* Arbeitsauftrag: Gib den nachfolgenden Forumsthread zu den schiefen Schläuchen der Corsair H100i GTX vollständig und zeichengetreu aus.

___ Vorliegender Auszug

# Corsair H100i GTX Schläuche schief? :O



## Crfter75 (15. Dezember 2015)

*Corsair H100i GTX Schläuche schief? :O*

Hallo,
mit schief meine ich, den Anfang vom Radiator
Meine Frage, ist das schlimm? 
Bild: Screenshot by Lightshot
Danke im Voraus.
Mfg


----------



## PiSA! (15. Dezember 2015)

*AW: Corsair H100i GTX Schläuche schief? :O*

Nein.
Außer es läuft Flüssigkeit aus.

"Schlimm" ist es optisch vielleicht für einen Pedanten.


----------



## Crfter75 (15. Dezember 2015)

*AW: Corsair H100i GTX Schläuche schief? :O*

Bis jetzt noch nicht, kann da den welche Auslaufen in den nächsten Tagen oder so? 

Edit; läuft da nur beim betrieb wasser durch weil ich habe es so nicht getestet


----------



## sunshine1211 (15. Dezember 2015)

*AW: Corsair H100i GTX Schläuche schief? :O*

passiert nix,wen die undicht wäre hättest du das schon bemerkt.
natürlich kommt das wasser erst in Bewegung wenn die Pumpe läuft das Wasser ist allerdings auch im Aus zustand im kreislauf


----------



## Crfter75 (15. Dezember 2015)

*AW: Corsair H100i GTX Schläuche schief? :O*

Ok dann kann ich es erstmal so lassen vielen Dank


----------



## PiSA! (15. Dezember 2015)

*AW: Corsair H100i GTX Schläuche schief? :O*

Wenn du auf Nummer sicher gehen willst:
Starte den Rechner mit geöffnetem Gehäuse und halte 2-3 Schichten Küchenpapier genau an beide Anschlüsse (pass auf dass du das Papier nicht durch die Lüfter saugst ^^)

Sollte in den ersten Minuten keine Feuchtigkeit auf dem Küchenpapier vorhanden sein kannst du den Rechner weiternutzen.
Für den Fall doch: Halte die An- Austaste gedrückt bis der Rechner aus ist oder fahr normal runter, je nachdem wie stark da was austritt.
Reib die Stelle einfach hin und wieder mal mit dem Papier ab.
Wenn nix feucht wird, is alles dicht.


----------

______
___ Bereitgestelltes Material

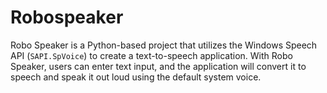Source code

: # Robospeaker
Robo Speaker is a Python-based project that utilizes the Windows Speech API (`SAPI.SpVoice`) to create a text-to-speech application. With Robo Speaker, users can enter text input, and the application will convert it to speech and speak it out loud using the default system voice.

______

* Schriftliche Antwort:
# Corsair H100i GTX Schläuche schief? :O



## Crfter75 (15. Dezember 2015)

*Corsair H100i GTX Schläuche schief? :O*

Hallo,
mit schief meine ich, den Anfang vom Radiator
Meine Frage, ist das schlimm? 
Bild: Screenshot by Lightshot
Danke im Voraus.
Mfg


----------



## PiSA! (15. Dezember 2015)

*AW: Corsair H100i GTX Schläuche schief? :O*

Nein.
Außer es läuft Flüssigkeit aus.

"Schlimm" ist es optisch vielleicht für einen Pedanten.


----------



## Crfter75 (15. Dezember 2015)

*AW: Corsair H100i GTX Schläuche schief? :O*

Bis jetzt noch nicht, kann da den welche Auslaufen in den nächsten Tagen oder so? 

Edit; läuft da nur beim betrieb wasser durch weil ich habe es so nicht getestet


----------



## sunshine1211 (15. Dezember 2015)

*AW: Corsair H100i GTX Schläuche schief? :O*

passiert nix,wen die undicht wäre hättest du das schon bemerkt.
natürlich kommt das wasser erst in Bewegung wenn die Pumpe läuft das Wasser ist allerdings auch im Aus zustand im kreislauf


----------



## Crfter75 (15. Dezember 2015)

*AW: Corsair H100i GTX Schläuche schief? :O*

Ok dann kann ich es erstmal so lassen vielen Dank


----------



## PiSA! (15. Dezember 2015)

*AW: Corsair H100i GTX Schläuche schief? :O*

Wenn du auf Nummer sicher gehen willst:
Starte den Rechner mit geöffnetem Gehäuse und halte 2-3 Schichten Küchenpapier genau an beide Anschlüsse (pass auf dass du das Papier nicht durch die Lüfter saugst ^^)

Sollte in den ersten Minuten keine Feuchtigkeit auf dem Küchenpapier vorhanden sein kannst du den Rechner weiternutzen.
Für den Fall doch: Halte die An- Austaste gedrückt bis der Rechner aus ist oder fahr normal runter, je nachdem wie stark da was austritt.
Reib die Stelle einfach hin und wieder mal mit dem Papier ab.
Wenn nix feucht wird, is alles dicht.


----------